* **What the task asks**
Please print exactly the line containing "Page size: 1500x1125." and every line after it to the end of the records below, and nothing more.

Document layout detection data
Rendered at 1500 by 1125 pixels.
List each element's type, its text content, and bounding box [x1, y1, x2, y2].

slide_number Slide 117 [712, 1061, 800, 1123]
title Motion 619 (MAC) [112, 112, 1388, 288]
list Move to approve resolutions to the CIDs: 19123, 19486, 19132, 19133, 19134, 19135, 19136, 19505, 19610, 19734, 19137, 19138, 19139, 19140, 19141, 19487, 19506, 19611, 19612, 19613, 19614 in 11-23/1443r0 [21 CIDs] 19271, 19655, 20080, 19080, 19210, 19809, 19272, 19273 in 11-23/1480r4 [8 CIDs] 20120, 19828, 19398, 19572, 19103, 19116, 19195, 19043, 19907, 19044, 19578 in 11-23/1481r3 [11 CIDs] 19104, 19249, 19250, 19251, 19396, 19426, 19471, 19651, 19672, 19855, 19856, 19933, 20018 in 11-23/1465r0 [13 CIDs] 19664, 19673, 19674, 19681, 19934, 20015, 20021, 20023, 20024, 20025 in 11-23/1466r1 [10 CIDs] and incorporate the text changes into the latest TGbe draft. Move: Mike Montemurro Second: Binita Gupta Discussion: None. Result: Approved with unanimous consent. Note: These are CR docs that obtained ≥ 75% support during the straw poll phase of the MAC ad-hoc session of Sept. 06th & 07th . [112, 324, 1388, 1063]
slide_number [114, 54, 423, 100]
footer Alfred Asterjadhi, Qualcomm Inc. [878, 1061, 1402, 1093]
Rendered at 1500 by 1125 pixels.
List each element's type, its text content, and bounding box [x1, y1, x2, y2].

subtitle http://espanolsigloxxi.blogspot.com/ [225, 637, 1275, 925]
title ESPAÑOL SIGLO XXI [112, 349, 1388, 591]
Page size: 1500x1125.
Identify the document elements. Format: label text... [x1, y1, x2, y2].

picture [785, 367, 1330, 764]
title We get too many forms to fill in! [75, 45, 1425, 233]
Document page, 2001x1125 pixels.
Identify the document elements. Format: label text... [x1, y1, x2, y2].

* **Task response**
Page size: 1500x1125.
Identify the document elements. Format: label text... [x1, y1, x2, y2].

picture [785, 367, 1330, 764]
title We get too many forms to fill in! [75, 45, 1425, 233]
Document page, 2001x1125 pixels.
Identify the document elements. Format: label text... [x1, y1, x2, y2].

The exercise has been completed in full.